Reverse Engineering My Own Website
Security researcher Alessandro Innocenzi built his website using esoteric programming languages, a website that you have to first compile in order to get any information out of it.
A month ago I published my new website http://alesanco.it, but only after hundreds of different ideas, drafts, mockups and rough sketches that it took to land on a final solution and design. Since I'm a nerd and I love coding and security, I wrote the source code in C language using some stuff such as base64 decoding, an esoteric language, ASCII art, hexdump, code obfuscation and so on, that you've to compile and run it to have some information about me. I know it's crazy and nobody will do it, but here it is!
Lets take a closer look at my source code.
NOTE: This isn't a C language guide, I'm assuming the reader knows the basics of C language, so I don't explain all the code lines. There are a plethora of resources, like generic information on Wikipedia or more detailed on Wikibooks, a good tutorial on Tutorials Point, free online interactive tutorial and so on...
Compile It
First of all, try to compile it. Let's start with the header comment:
/*
* Hello, you've to compile and run it to get information about me!
*
* Save this code in main.c, GET all other files and run the following command:
*
* gcc -o program main.c brainfuckinterpreter.c asciititle.c base64.c hero.c -std=c99
*
* Then run ./program :)
*/
So, select all and save it in a file named main.c in a folder wherever we want.
The code continues with some includes and defines:
#include <stdio.h>
#include <stdlib.h>
#include <string.h>
/* You need these files, so GET ["/asciititle.h", "/asciititle.c"] */
#include "asciititle.h"
/* You need these files, so GET ["/brainfuckinterpreter.h", "/brainfuckinterpreter.c"] */
#include "brainfuckinterpreter.h"

- Record list -

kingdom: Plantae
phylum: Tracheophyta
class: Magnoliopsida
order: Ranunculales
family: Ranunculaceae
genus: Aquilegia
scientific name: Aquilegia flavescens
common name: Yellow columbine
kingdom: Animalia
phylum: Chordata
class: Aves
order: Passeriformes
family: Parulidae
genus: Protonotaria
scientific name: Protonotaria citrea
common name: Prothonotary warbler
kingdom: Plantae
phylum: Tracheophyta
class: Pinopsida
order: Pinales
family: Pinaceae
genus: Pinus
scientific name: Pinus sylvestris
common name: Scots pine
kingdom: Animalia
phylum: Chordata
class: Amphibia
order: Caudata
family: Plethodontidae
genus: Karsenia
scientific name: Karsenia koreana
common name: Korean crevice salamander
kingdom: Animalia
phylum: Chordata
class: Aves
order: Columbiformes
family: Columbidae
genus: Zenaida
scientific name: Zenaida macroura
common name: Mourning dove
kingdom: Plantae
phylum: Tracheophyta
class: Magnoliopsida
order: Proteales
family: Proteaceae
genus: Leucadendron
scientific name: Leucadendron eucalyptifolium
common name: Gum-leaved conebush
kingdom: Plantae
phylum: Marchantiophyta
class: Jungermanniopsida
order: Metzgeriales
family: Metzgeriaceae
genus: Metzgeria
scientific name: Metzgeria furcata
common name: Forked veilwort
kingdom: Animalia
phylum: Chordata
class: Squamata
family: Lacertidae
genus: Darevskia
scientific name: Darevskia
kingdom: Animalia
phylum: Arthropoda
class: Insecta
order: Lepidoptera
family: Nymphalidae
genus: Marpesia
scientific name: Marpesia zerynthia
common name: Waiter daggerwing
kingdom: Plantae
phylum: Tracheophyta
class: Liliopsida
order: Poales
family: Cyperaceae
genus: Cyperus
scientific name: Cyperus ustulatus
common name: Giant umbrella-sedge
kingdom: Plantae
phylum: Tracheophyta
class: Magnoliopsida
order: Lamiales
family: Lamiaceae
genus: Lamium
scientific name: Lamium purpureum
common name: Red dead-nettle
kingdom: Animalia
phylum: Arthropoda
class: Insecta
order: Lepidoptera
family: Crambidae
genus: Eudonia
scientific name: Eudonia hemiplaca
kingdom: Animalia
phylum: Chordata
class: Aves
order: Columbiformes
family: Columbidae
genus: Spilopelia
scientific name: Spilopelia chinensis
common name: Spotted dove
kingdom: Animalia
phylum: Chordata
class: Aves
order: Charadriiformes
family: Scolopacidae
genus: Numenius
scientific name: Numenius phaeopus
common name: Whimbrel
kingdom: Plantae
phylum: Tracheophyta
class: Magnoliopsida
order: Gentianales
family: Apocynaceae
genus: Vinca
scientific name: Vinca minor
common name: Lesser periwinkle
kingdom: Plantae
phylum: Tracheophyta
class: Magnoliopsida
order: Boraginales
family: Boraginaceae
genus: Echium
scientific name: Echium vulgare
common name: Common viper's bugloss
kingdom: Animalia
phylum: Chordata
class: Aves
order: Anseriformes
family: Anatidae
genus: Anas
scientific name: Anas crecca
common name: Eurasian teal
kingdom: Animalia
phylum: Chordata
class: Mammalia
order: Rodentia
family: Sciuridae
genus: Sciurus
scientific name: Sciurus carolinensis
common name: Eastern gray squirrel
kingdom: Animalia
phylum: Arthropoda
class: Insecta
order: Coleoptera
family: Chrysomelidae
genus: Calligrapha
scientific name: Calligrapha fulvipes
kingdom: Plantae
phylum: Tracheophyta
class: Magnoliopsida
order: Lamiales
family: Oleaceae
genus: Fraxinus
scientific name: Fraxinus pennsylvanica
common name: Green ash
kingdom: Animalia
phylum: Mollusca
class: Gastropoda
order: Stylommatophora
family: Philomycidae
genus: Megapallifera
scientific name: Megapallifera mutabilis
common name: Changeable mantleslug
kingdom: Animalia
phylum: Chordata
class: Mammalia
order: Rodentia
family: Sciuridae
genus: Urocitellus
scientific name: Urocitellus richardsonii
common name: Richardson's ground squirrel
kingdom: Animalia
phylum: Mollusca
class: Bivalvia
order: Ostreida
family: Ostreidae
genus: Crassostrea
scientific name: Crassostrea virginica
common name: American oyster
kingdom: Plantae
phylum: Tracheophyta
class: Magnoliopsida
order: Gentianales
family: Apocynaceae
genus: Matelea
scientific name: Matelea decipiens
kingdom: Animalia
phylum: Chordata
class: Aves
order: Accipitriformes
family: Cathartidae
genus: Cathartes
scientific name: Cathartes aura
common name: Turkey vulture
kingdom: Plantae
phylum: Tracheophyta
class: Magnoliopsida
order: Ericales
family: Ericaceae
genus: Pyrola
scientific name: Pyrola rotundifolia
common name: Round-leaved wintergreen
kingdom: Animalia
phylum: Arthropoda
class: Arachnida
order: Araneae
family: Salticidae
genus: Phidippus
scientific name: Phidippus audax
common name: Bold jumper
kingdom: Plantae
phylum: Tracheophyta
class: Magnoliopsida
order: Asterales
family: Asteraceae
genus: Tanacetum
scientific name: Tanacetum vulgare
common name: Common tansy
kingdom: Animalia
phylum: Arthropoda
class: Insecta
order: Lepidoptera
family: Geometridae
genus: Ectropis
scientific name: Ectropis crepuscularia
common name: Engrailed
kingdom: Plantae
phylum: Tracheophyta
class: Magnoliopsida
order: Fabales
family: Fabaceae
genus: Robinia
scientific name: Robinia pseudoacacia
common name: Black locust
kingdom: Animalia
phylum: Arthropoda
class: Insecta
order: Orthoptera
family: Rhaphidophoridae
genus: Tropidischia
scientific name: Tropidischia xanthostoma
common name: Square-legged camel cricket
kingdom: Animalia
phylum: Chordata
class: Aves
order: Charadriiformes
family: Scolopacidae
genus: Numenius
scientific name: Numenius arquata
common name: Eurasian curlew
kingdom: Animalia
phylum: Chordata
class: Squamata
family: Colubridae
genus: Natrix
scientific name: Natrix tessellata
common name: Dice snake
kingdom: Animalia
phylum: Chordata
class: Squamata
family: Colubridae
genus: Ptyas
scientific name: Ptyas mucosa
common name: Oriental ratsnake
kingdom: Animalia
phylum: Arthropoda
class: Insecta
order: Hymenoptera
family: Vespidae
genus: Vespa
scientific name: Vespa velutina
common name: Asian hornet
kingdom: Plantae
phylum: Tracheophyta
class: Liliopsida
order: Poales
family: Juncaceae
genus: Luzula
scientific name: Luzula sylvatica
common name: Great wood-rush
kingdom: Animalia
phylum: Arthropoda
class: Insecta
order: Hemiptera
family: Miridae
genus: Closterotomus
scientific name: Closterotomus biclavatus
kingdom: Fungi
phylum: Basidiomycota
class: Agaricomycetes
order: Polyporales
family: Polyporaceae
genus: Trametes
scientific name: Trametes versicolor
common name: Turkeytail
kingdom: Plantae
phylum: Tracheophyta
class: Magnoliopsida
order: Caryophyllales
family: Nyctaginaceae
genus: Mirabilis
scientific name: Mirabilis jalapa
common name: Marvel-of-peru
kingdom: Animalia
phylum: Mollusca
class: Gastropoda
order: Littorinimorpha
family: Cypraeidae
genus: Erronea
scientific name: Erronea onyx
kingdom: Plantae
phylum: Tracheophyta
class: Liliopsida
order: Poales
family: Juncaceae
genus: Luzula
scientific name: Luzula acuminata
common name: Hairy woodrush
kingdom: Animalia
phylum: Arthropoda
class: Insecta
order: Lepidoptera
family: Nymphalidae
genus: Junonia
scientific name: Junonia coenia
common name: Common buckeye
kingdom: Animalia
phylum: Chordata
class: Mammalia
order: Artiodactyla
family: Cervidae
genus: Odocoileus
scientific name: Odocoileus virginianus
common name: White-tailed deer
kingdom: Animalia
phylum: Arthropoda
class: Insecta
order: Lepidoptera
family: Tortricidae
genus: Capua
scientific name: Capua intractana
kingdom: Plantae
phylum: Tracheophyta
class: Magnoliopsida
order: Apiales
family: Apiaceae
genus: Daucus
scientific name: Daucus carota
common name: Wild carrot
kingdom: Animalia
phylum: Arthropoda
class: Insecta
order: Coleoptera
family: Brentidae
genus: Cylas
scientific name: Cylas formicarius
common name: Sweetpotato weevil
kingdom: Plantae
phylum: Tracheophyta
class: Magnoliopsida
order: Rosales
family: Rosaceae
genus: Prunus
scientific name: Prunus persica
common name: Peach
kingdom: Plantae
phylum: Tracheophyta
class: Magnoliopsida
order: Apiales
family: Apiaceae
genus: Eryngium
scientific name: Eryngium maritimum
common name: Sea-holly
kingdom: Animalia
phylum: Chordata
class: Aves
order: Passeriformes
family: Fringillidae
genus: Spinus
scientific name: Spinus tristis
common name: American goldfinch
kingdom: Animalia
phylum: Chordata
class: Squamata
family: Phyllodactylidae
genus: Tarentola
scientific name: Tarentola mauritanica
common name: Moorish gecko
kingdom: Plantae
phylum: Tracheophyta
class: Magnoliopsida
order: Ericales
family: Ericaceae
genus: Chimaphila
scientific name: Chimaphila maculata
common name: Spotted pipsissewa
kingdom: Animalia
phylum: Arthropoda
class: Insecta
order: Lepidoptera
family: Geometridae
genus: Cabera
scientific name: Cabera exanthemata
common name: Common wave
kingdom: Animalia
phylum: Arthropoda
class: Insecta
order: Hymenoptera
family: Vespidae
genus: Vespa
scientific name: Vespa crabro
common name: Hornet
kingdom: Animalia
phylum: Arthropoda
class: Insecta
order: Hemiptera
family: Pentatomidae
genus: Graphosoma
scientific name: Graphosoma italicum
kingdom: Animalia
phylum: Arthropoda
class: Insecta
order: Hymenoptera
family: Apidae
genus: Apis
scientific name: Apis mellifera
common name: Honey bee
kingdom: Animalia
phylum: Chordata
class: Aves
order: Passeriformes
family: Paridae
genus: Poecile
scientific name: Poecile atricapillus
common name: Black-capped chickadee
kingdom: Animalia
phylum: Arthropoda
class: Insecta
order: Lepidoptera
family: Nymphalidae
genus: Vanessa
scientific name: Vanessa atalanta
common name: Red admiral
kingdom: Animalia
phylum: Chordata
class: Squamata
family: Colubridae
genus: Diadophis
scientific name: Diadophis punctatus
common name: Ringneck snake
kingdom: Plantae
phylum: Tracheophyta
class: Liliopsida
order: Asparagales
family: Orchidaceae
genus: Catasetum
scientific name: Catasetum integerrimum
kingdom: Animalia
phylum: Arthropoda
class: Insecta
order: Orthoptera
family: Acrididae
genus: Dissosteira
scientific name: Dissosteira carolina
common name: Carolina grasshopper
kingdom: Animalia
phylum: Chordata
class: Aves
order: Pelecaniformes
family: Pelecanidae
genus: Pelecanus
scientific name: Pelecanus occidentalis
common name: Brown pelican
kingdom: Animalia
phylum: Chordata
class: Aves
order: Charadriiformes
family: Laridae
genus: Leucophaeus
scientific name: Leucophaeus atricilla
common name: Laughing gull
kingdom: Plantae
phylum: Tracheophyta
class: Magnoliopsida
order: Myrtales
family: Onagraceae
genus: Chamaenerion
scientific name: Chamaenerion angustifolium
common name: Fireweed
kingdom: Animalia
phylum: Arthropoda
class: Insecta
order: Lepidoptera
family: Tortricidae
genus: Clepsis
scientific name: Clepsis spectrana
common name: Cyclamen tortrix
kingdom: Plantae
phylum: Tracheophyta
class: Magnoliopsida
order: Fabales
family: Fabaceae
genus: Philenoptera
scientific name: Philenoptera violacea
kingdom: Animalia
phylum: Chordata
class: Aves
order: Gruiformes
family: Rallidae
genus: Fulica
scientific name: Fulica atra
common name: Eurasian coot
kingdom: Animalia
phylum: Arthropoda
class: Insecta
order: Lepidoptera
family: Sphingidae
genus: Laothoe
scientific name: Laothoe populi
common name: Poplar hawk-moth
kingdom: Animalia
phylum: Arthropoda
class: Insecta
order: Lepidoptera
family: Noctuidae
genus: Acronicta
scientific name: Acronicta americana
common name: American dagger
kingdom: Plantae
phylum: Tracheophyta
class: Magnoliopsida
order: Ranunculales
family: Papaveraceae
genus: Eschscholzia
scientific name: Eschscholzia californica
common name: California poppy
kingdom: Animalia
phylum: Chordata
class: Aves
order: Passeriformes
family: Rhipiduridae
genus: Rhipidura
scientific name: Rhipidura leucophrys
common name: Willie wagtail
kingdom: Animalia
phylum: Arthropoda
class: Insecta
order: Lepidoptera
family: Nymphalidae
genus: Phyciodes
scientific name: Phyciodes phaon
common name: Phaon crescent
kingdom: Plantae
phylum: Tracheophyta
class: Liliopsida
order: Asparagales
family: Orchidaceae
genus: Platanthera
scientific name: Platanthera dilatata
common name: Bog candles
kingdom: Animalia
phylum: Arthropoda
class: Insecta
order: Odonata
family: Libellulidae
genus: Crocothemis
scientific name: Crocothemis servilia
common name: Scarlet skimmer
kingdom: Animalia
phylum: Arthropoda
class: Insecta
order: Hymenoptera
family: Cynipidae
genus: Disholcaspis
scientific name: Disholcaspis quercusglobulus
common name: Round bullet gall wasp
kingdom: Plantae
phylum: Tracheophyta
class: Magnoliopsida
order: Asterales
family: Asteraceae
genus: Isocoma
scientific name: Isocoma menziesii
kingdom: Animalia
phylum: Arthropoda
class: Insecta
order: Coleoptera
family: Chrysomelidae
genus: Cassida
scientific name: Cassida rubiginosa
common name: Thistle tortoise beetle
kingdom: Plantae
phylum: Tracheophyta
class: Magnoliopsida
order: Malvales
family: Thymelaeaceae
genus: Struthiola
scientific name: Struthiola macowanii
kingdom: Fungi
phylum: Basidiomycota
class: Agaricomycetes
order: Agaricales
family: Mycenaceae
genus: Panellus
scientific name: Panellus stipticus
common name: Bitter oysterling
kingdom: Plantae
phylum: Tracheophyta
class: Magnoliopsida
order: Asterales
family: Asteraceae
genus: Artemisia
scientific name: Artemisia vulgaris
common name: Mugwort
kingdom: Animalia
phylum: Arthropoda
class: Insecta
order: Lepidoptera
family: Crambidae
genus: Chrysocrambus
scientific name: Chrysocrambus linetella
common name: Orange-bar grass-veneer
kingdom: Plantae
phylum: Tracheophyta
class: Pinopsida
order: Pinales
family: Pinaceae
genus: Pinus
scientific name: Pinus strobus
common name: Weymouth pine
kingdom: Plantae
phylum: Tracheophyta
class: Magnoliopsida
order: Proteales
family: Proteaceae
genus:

- Task description -
Please check whether each statement agrees with the website write-up, answering yes or no and quoting the deciding words from it: (a) The source code was written in C. (b) The compile command in the header comment includes the flag -std=c99. (c) The author explains every line of the code.

- Completed exercise -
(a) Yes: "I wrote the source code in C language"
(b) Yes: "gcc -o program main.c brainfuckinterpreter.c asciititle.c base64.c hero.c -std=c99"
(c) No: "so I don't explain all the code lines"